Thursday, August 28, 2008

Cheapskate's Adult Daughter Moves Back Home: WSJ

The Wall Street Journal has a relatively new feature called Cheapskate by Neal Templin. This week the Cheapskate writes about the thrifty lessons his daughter learned during college and after graduation.

Frugal College Years

Mariana --the daughter -- traveled a frugal path through college. (Tuition was covered by a partial scholarship and parental contributions.) Here's how she did it:

  • Cut her own hair
  • Purchased second-hand clothes
  • Shopped for groceries at a store that offered huge price cuts
  • Worked two part-time jobs to pay for living expenses

Post-College Return Home

After graduating from college, Mariana found a position with a New York publisher.
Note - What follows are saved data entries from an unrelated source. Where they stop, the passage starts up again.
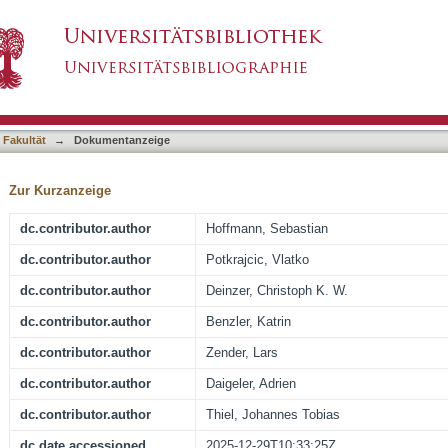
 in patients undergoing multimodal soft tissue s
asiert)
 Fakultät
→
Dokumentanzeige
Zur Kurzanzeige
dc.contributor.author
Hoffmann, Sebastian
dc.contributor.author
Potkrajcic, Vlatko
dc.contributor.author
Deinzer, Christoph K. W.
dc.contributor.author
Benzler, Katrin
dc.contributor.author
Zender, Lars
dc.contributor.author
Daigeler, Adrien
dc.contributor.author
Thiel, Johannes Tobias
dc.date.accessioned
2025-12-29T10:33:25Z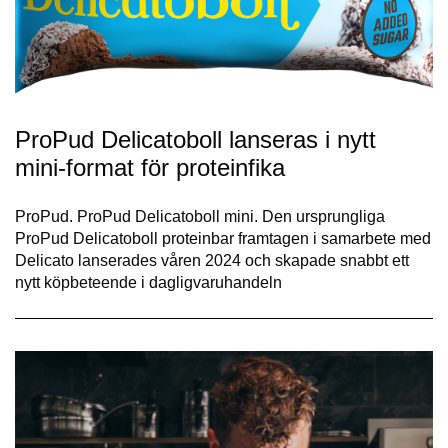
ProPud Delicatoboll lanseras i nytt
mini-format för proteinfika
ProPud. ProPud Delicatoboll mini. Den ursprungliga
ProPud Delicatoboll proteinbar framtagen i samarbete med
Delicato lanserades våren 2024 och skapade snabbt ett
nytt köpbeteende i dagligvaruhandeln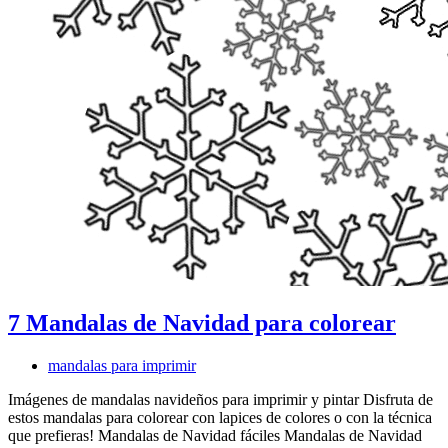
7 Mandalas de Navidad para colorear
mandalas para imprimir
Imágenes de mandalas navideños para imprimir y pintar Disfruta de
estos mandalas para colorear con lapices de colores o con la técnica
que prefieras! Mandalas de Navidad fáciles Mandalas de Navidad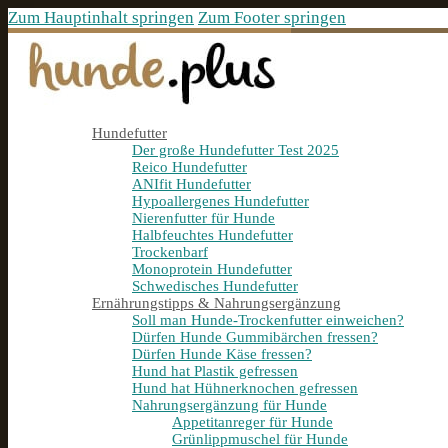
Zum Hauptinhalt springen
Zum Footer springen
Hundefutter
Der große Hundefutter Test 2025
Reico Hundefutter
ANIfit Hundefutter
Hypoallergenes Hundefutter
Nierenfutter für Hunde
Halbfeuchtes Hundefutter
Trockenbarf
Monoprotein Hundefutter
Schwedisches Hundefutter
Ernährungstipps & Nahrungsergänzung
Soll man Hunde-Trockenfutter einweichen?
Dürfen Hunde Gummibärchen fressen?
Dürfen Hunde Käse fressen?
Hund hat Plastik gefressen
Hund hat Hühnerknochen gefressen
Nahrungsergänzung für Hunde
Appetitanreger für Hunde
Grünlippmuschel für Hunde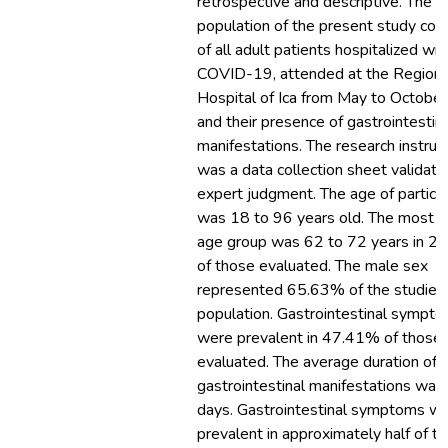
retrospective and descriptive. The
population of the present study con
of all adult patients hospitalized wit
COVID-19, attended at the Regiona
Hospital of Ica from May to Octobe
and their presence of gastrointestin
manifestations. The research instru
was a data collection sheet validat
expert judgment. The age of partici
was 18 to 96 years old. The most f
age group was 62 to 72 years in 2
of those evaluated. The male sex
represented 65.63% of the studied
population. Gastrointestinal sympt
were prevalent in 47.41% of those
evaluated. The average duration of
gastrointestinal manifestations was
days. Gastrointestinal symptoms w
prevalent in approximately half of t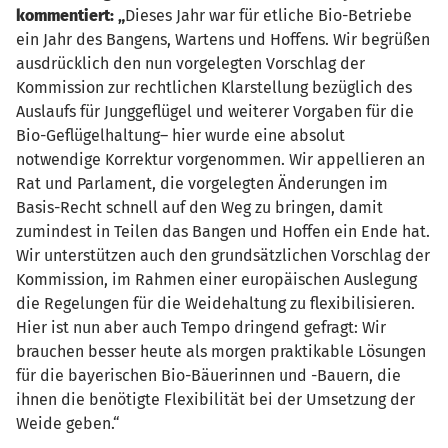
kommentiert: „
Dieses Jahr war für etliche Bio-Betriebe
ein Jahr des Bangens, Wartens und Hoffens. Wir begrüßen
ausdrücklich den nun vorgelegten Vorschlag der
Kommission zur rechtlichen Klarstellung bezüglich des
Auslaufs für Junggeflügel und weiterer Vorgaben für die
Bio-Geflügelhaltung– hier wurde eine absolut
notwendige Korrektur vorgenommen. Wir appellieren an
Rat und Parlament, die vorgelegten Änderungen im
Basis-Recht schnell auf den Weg zu bringen, damit
zumindest in Teilen das Bangen und Hoffen ein Ende hat.
Wir unterstützen auch den grundsätzlichen Vorschlag der
Kommission, im Rahmen einer europäischen Auslegung
die Regelungen für die Weidehaltung zu flexibilisieren.
Hier ist nun aber auch Tempo dringend gefragt: Wir
brauchen besser heute als morgen praktikable Lösungen
für die bayerischen Bio-Bäuerinnen und -Bauern, die
ihnen die benötigte Flexibilität bei der Umsetzung der
Weide geben.“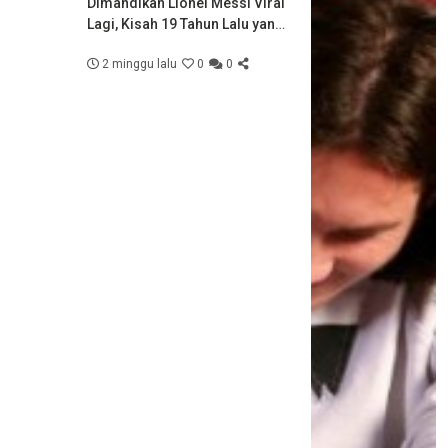
Dimandikan Lionel Messi Viral
Lagi, Kisah 19 Tahun Lalu yang
Kini Jadi Kenyataan di Final
2 minggu lalu
0
0
Piala Dunia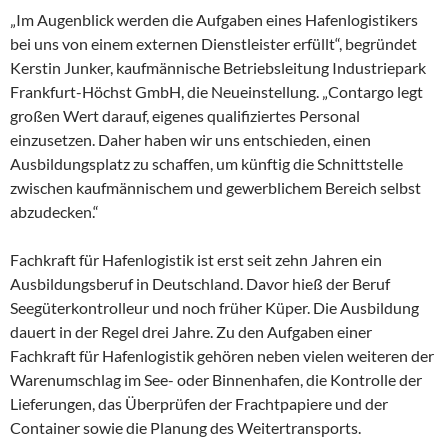
„Im Augenblick werden die Aufgaben eines Hafenlogistikers
bei uns von einem externen Dienstleister erfüllt“, begründet
Kerstin Junker, kaufmännische Betriebsleitung Industriepark
Frankfurt-Höchst GmbH, die Neueinstellung. „Contargo legt
großen Wert darauf, eigenes qualifiziertes Personal
einzusetzen. Daher haben wir uns entschieden, einen
Ausbildungsplatz zu schaffen, um künftig die Schnittstelle
zwischen kaufmännischem und gewerblichem Bereich selbst
abzudecken.“
Fachkraft für Hafenlogistik ist erst seit zehn Jahren ein
Ausbildungsberuf in Deutschland. Davor hieß der Beruf
Seegüterkontrolleur und noch früher Küper. Die Ausbildung
dauert in der Regel drei Jahre. Zu den Aufgaben einer
Fachkraft für Hafenlogistik gehören neben vielen weiteren der
Warenumschlag im See- oder Binnenhafen, die Kontrolle der
Lieferungen, das Überprüfen der Frachtpapiere und der
Container sowie die Planung des Weitertransports.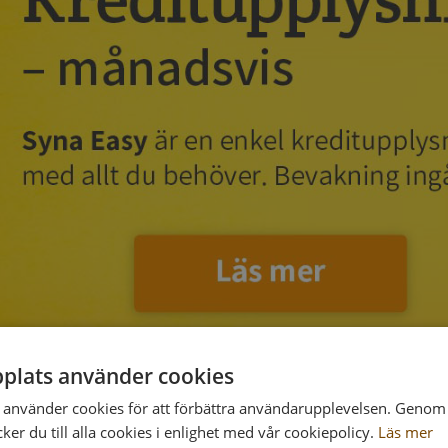
plats använder cookies
använder cookies för att förbättra användarupplevelsen. Genom 
er du till alla cookies i enlighet med vår cookiepolicy.
Läs mer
Good luck! When I found my first publishing job in NYC, I silently wondered if the job came with food stamps and an application for Section 8 housing. The salary was about $15,000 and I had to work at night as a waitress to pay the rent on an apartment I shared with two girls.

Mr. Cheapskate has an accurate grip of the situation:

If she lives in New York, I suspect her paycheck will be gobbled up by rent, groceries and the like," Templin writes.

Faced with that reality, Mariana will move in with her parents. Her father --the Cheapskate -- doesn't plan to charge rent. He's grateful to have her home.

It's a great read with frugal nuggets.

Here are links to a few of his columns:

We Managed to Sell Our Home And Keep Our Marriage Intact

The High Cost of a Bargain Meal


Here's how to buy my new book:

@ Barnes & Noble
@ Borders

1 comment:

Pearl said...

I also started in publishing--$9K and "overtime" pay--which was eliminated the second year when my salary "shot up" to $11K. How did I do it? Parents who helped, sharing a one-bedroom apartment with another girl (also earning nothing), figuring out how to go to museums and other events free, getting to know people in my business (lots of free parties, free books, and if one got to know music publicists, free music), second-hand clothes and careful maintenance (I could and did sew my own blouses and suits), and cooking at home. When I finally got a real salary, it was like a miracle! Then I quit and went to grad school: back to bargain time! Good training for everything, frankly, although I have always carried a little extra debt (like a little extra weight).